A dona de casa Kelly Braga, de 29 anos, não imaginava que iria descobrir uma rara doença no filho depois de queimar 29% do corpo da criança em um acidente doméstico no banho. Matheus Enrique Braga, de três meses, sofre de hiperinsulinismo congênito, quando o pâncreas produz insulina em excesso, um processo inverso ao da diabetes. Caso não descobrisse a doença a tempo, o menino de Avaré (SP) poderia morrer por paralisação dos órgãos.
“Estava com ele em um dos braços enquanto levava água quente na leiteira com a outra mão. Acabei esbarrando no guarda-roupa antes de chegar à banheira e a água caiu em cima do Matheus. Fiquei péssima, me sentido uma mãe horrível, mas não foi por acaso. Depois que descobrimos a doença, o médico me informou da raridade, que ela atinge uma a cada 50 mil nascimentos”, conta.
O bebê se queimou com apenas 11 dias de vida, em 18 de janeiro. Deu entrada no hospital de Avaré e um dia depois foi levado para a Maternidade Vitória, em São Paulo (SP), onde o pai da criança, Tiago Braga, tem convênio por ser agente penitenciário. Lá ficou internado na Unidade de Terapia Intensiva (UTI) um mês em estado grave, já que além da queimadura os sintomas da doença começaram a aparecer.
“Ele não dava sinais de melhoras. Os médicos suspeitavam de uma doença e davam certo remédio, suspeitavam de outra e vinham com outro. Ele ficou todo inchado devido às medicações, chegou ao ponto em que as enfermeiras iriam pegar sangue para exame e ao furarem a pele dele saía água. Podia beber só um pouco de leite, chegava a ficar abrindo a boca desesperado para mamar. Mas o pior foi quando ele sofreu uma parada cardiorrespiratória. Nesse dia ajoelhei clamando a Deus, perguntando se eu estava sendo egoísta demais por querer ele aqui, que Ele levasse o Matheus, mas que não sofresse mais”, descreve.
Descoberta a doença, a crinaça ficou internada por mais um mês se recuperando e tomando o medicamento que controla a insulina, chamado octreoida. Mãe e filho voltaram para casa em 17 deste mês. “Foram dois meses difíceis. Vivendo no hospital, comendo e tomando banho lá, dormindo na cadeira ao lado do Matheus todos os dias. Longe dos meus outros dois filhos, de 7 e 2 anos.

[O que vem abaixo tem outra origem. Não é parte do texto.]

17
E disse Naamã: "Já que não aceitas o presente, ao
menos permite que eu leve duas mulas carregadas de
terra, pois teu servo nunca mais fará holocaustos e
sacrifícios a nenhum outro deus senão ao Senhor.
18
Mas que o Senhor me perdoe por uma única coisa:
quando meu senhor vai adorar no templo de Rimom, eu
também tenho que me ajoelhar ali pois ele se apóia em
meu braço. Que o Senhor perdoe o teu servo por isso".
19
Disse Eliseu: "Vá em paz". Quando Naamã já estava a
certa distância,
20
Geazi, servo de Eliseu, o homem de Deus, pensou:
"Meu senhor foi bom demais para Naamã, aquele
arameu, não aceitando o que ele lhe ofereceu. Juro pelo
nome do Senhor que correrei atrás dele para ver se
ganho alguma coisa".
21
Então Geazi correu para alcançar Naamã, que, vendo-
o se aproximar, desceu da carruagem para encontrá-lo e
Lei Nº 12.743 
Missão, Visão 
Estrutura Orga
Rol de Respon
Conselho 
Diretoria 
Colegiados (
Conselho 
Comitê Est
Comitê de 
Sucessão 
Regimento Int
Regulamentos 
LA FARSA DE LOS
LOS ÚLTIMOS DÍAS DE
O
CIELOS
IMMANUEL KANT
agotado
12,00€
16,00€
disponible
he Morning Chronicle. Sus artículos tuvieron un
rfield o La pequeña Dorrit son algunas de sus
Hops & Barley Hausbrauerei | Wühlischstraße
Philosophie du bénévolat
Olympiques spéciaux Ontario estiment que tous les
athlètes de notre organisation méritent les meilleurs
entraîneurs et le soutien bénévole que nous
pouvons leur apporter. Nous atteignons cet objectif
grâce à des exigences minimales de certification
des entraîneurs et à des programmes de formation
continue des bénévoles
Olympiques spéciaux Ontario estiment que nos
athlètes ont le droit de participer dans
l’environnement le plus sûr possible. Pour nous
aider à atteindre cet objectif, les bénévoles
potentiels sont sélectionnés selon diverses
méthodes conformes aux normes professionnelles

Nem mesmo via o sol, já que ficava todo tempo dentro”, conta.
A felicidade da alta entrou em contraste com uma preocupação: como comprar mensalmente o remédio que o bebê precisa? Por isso, dias antes de saírem do hospital, familiares criaram uma campanha no Facebook chamada “Ajude o Matheus” com o objetivo de arrecadar doações para a compra. O medicamento custa R$ 1,8 mil enquanto o salário do pai da criança chega a R$ 1,4 mil, afirma Kelly. “Fiquei muito feliz e surpresa com a contribuição de amigos, parentes e conhecidos, além das orações. Não esperava tantas pessoas colaborando. Quando meu marido me ligou dizendo que tinha conseguido todo dinheiro foi inacreditável”, afirma.
Além das doações, a campanha foi fundamental para que um conhecido advogado levasse o caso à Justiça. O profissional não cobrou nenhuma parte do processo que pediu ao Sistema Único de Saúde (SUS) a liberação do remédio para a família. “O advogado me orientou que o remédio está disponível no SUS apenas para pacientes com gigantismo. Ele apresentou ao juiz o laudo médico dizendo que Matheus precisa do remédio, e a Justiça ordenou a entrega do remédio. O problema é que o médico errou ao prescrever a dosagem, e a caixa que deveria durar um mês dura apenas 15 dias. Meu advogado já entrou pedindo a revisão da receita e vou começar a receber o correto”, diz.
Kelly pretende ainda pedir à Justiça que receba um medicamento canadense em comprimidos, já que o atual é injetável. Enquanto ainda não consegue uma melhora na qualidade de vida da criança, a mãe se contenta em ver as marcas de queimadura nos braços do filho. “Ele é um guerreiro, com tão pouco tempo de vida já sobreviveu a tanta coisa. As cicatrizes são as marcas da vitória dele, uma obra de Deus.”